Kokain? Falsche Papiere? Aber nein, doch nicht deshalb stand Julian Hessenthaler vor Kurzem in St. Pölten vor Gericht – der Mann, der Strache in die balearische Falle gelockt und die türkis-blaue Koalition gesprengt hat. Sein Anwalt ist überzeugt: Man will seinen Mandanten mundtot machen. Hart gehe es da draußen zu, „dagegen ist jede Netflix-Serie eine ,Sendung mit der Maus‘“. Ab heute kriegt man „Die Ibiza Affäre“ erstmals fiktional zu sehen, nicht auf Netflix, aber auf Sky. Die vierteilige Miniserie lässt an Rauheit und Rasanz wenig Wünsche offen – und hat doch etwas von der „Sendung mit der Maus“.

Das Drehbuch fußt auf dem Sachbuch der „Süddeutsche“-Journalisten, die den Skandal publik machten. Aus ihrer Sicht wurde er schon in der Doku „Hinter den Schlagzeilen“ erzählt. Was der „Tatort“-erprobte Regisseur Christopher Schier und seine Autoren versuchen, ist mutiger und heikler. Sie rücken die mutmaßlichen Drahtzieher ins Rampenlicht, wählen die Perspektive des Detektivs Hessenthaler und des Wiener Anwalts Ramin Mirfakhrai.

Wie ging das Duo vor? Wie edel oder niedrig waren seine Motive? Nur damit lässt sich noch Neugier befriedigen und Spannung schüren. Was die besoffenen FPÖ-Politiker auf der Finca schwadronierten, wissen wir ja vom Livemitschnitt – weshalb Teil drei, der es präzise nachstellt, der Durchhänger der Serie ist. Dennoch sind die „Act-Alike“-Leistungen zu rühmen: Julian Looman spielt Johann Gudenus in der authentischen Balance von Größenwahn und kindlicher Unsicherheit. Andreas Lust als Strache hat dessen Gehabe und Sprache drauf. Beide umschiffen die Klippen billiger Karikatur und falscher Empathie. Die Handlung spannt sich von 2012 bis 2020, sie springt hin und her, was weniger verwirrt als erhellt: Wer etwas nicht versteht, kriegt es alsbald von den Journalisten erklärt, die das Puzzle zusammensetzen. Ein eleganter Kunstgriff, anders als die eher plumpen Erklärungen, die man Hessenthaler in den Mund legt.

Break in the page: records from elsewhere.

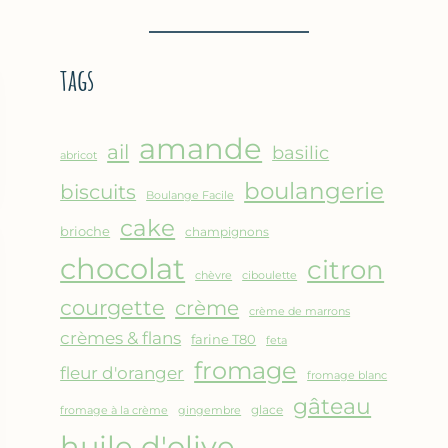
BROUSSE
–
COMME
CRÊPE
UN
ÉPAISSE
tags
GRATIN
À
LA
FARINE
amande
DE
ail
basilic
abricot
POIS
boulangerie
biscuits
CHICHE
Boulange Facile
–
cake
brioche
champignons
CUISSON
chocolat
AU
citron
chèvre
ciboulette
FOUR
courgette
crème
crème de marrons
crèmes & flans
farine T80
feta
fromage
fleur d'oranger
fromage blanc
gâteau
glace
fromage à la crème
gingembre
huile d'olive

Wo die Realität in den Irrsinn kippt

Als dritte, schalkhafte Verständnishilfe dienen assoziative Szenen: Wenn Gudenus in die Falle tappt, beißt ein Fisch an; die Vergabe der Ministerposten wird mit einer weihnachtlichen Bescherung illustriert; und auch Zeichentrick à la – genau – „Sendung mit der Maus“ kommt zum Einsatz. Zu verspielt? Die kleinen Szenen streut Schier dort ein, wo einst die Realität endgültig in den Irrsinn kippte. Lob auch für Kameramann Thomas Kiennast, der die Partyszenen so furios zelebriert, dass man versucht ist, zum Tanzen auf den Tisch zu springen.

Zwangsläufig problematisch wird es bei den beiden Hauptfiguren. Nein, sie sind keine Supermänner, sie machen ungeschickte Fehler, und am Ende zählen sie zu den Verlierern, der Realität gemäß. Aber das Drehbuch wirkt doch wie eine allzu geschickte Verteidigungsschrift. David Hamade darf Mirfakhrai als braven und properen Anwalt spielen. Zufällig gerät er an belastendes Material (die Fotos der Geldtaschen in Straches Kofferraum). Allein die Angst seiner Familie, von der FPÖ aus Österreich vertrieben zu werden, motiviert sein Tun. Nur um seinen Informanten (Straches Chauffeur) zur Aussage zu bewegen, fordert er anfangs Millionen fürs Video. Er selbst finanziert dessen Herstellung durch den zwielichtigeren Hessenthaler, den Nicholas Ofczarek pastos als derben Wiener Strizzi porträtiert. Aber es bleibt gnädig offen, ob es dem großmäuligen Rüpel um den Reibach oder ums Abenteuer geht. Oder gar auch ihm – harte Schale, weicher Kern – um die Moral? Fast wird es suggeriert, wenn er gegen Ende in einen Verfolgungswahn schlittert und nur noch unser Mitleid erregt. Ein Held von der traurigen Gestalt. Aber eben doch ein Held.

„Die Ibiza Affäre": 4 Folgen, zu sehen auf Sky.